[rabbitmq-discuss] Client connection timeout

Matthew Sackman matthew at lshift.net
Fri Mar 26 18:18:48 GMT 2010


On Fri, Mar 26, 2010 at 09:33:25AM -0500, Brendan Doyle wrote:
> 1. If the gen_server was started by a supervisor, why would it not come back up and start accepting connections once again?

I would expect it did. However, supervisors have a restart limit in
terms of the number of restarts within a particular period of time. I
would expect that it came back up and then immediately died again with
the same error, cycled like this for a while, and then the supervisor
gave up, exited, and took down the rest of rabbit. If this was the case
you should have entries in your logs about "Reached maximum restart

Or, Erlang could have decided to try and reread the .beam file for the
module (no idea when it decides to do that), hit the same emfile error
and decided to die.

> 2. Given that the client is not closing connections cleanly ( I am looking into this ) but rabbit is successfully detecting that the connection HAS closed, why would we get an out of file descriptors error?  I would hope that file descriptors are released properly and re-used

Should be. lsof or rumaging around in /proc/$PID/fd will show you what
is open and what isn't. You may be able to detect a leak there. Also
netstat -anp | grep beam may be illuminatory.

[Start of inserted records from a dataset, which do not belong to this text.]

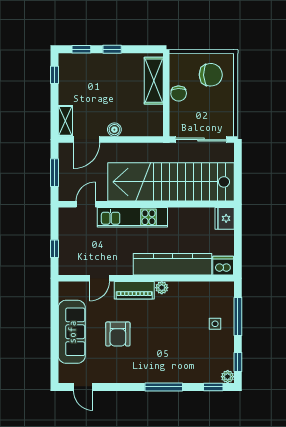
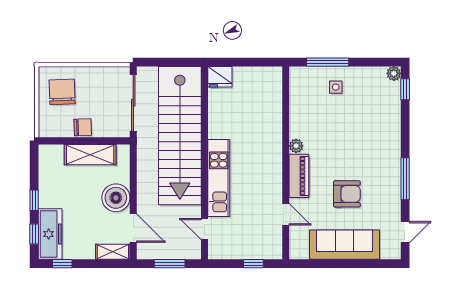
freezer: (81, 64) -> (50, 234), added
shelving: (154, 81) -> (90, 155), moved
boiler: (114, 130) -> (116, 198), width x1.86, depth x1.86
kitchen counter: (173, 264) -> (270, 134), removed
dishwasher: (223, 266) -> (272, 78), removed
window: (238, 362) -> (378, 62), removed
window: (164, 387) -> (405, 179), moved

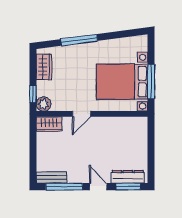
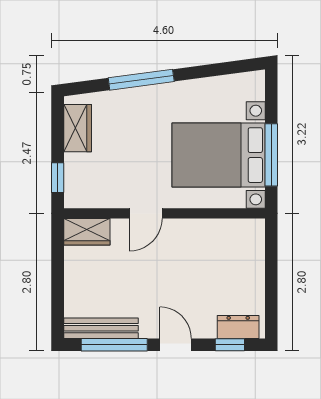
plant: (44, 104) -> (77, 195), removed
bench: (51, 177) -> (101, 328), width x1.36
dresser: (128, 177) -> (238, 327), width x0.70
window: (128, 187) -> (230, 345), width x0.67

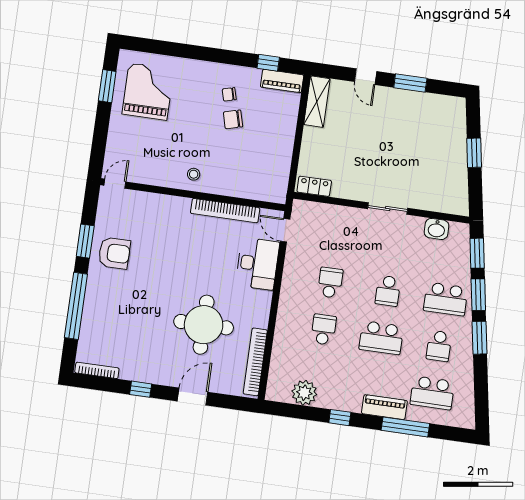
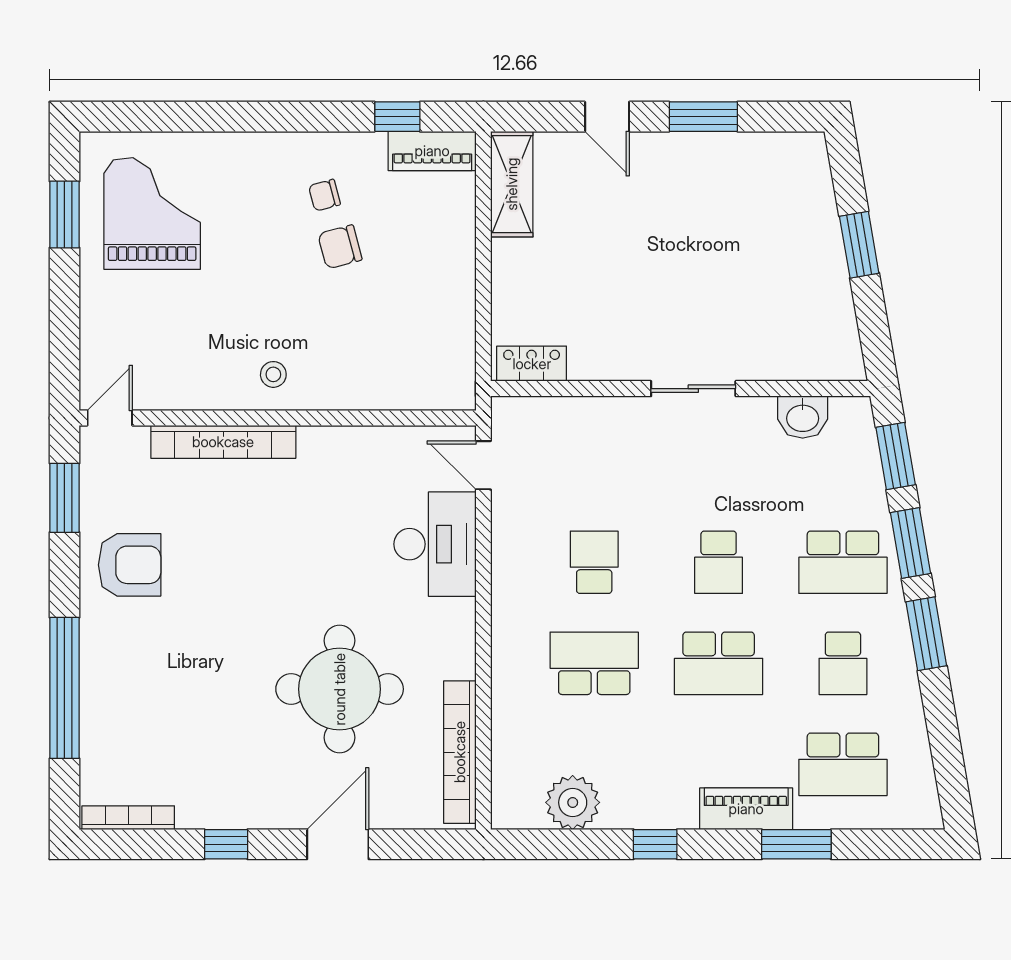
bookcase: (225, 211) -> (223, 442), moved
window: (85, 241) -> (64, 498), moved
school desk: (323, 330) -> (594, 663), width x1.85
window: (405, 427) -> (796, 844), width x0.69

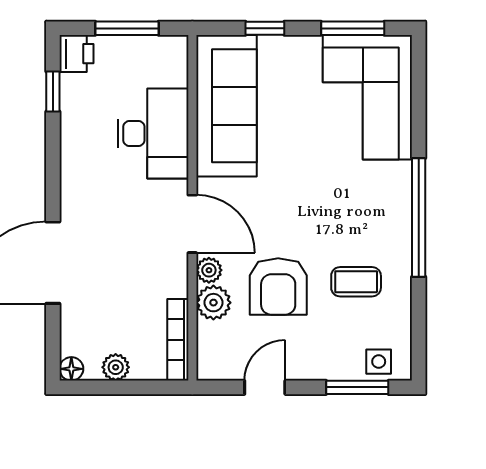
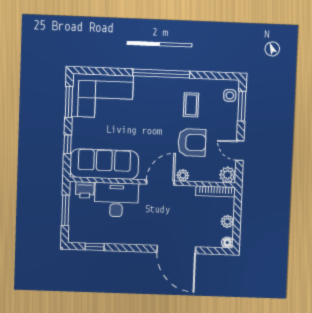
printer: (76, 54) -> (85, 190), moved, turned 180
plant: (213, 303) -> (228, 175), moved

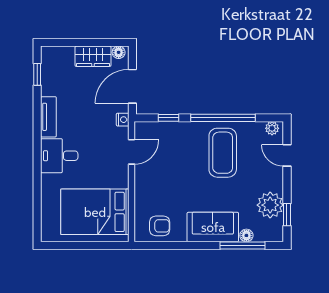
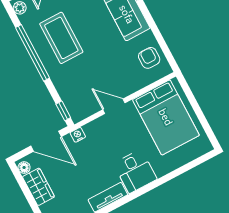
window: (169, 118) -> (63, 111), moved
door: (131, 152) -> (114, 106), moved
coffee table: (223, 153) -> (61, 38), turned 90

> This server was running for a few months before this issue cropped up so it may be a 'slow' bug and is not super critical for us as a restart fixed things.  However hopefully someone can shed some light

Sure. Whilst I'm sure I sound like a stuck record these days, this bug
is fixed in the new persister branch, where we track file descriptors
including sockets and stop accepting new network connections when we get
near the limit. The goal here is really to protect the erlang VM so that
we don't die horribly when we run out of file descriptors. My recent
blog post to the lshift blog explains in some detail how the general
mechanism works.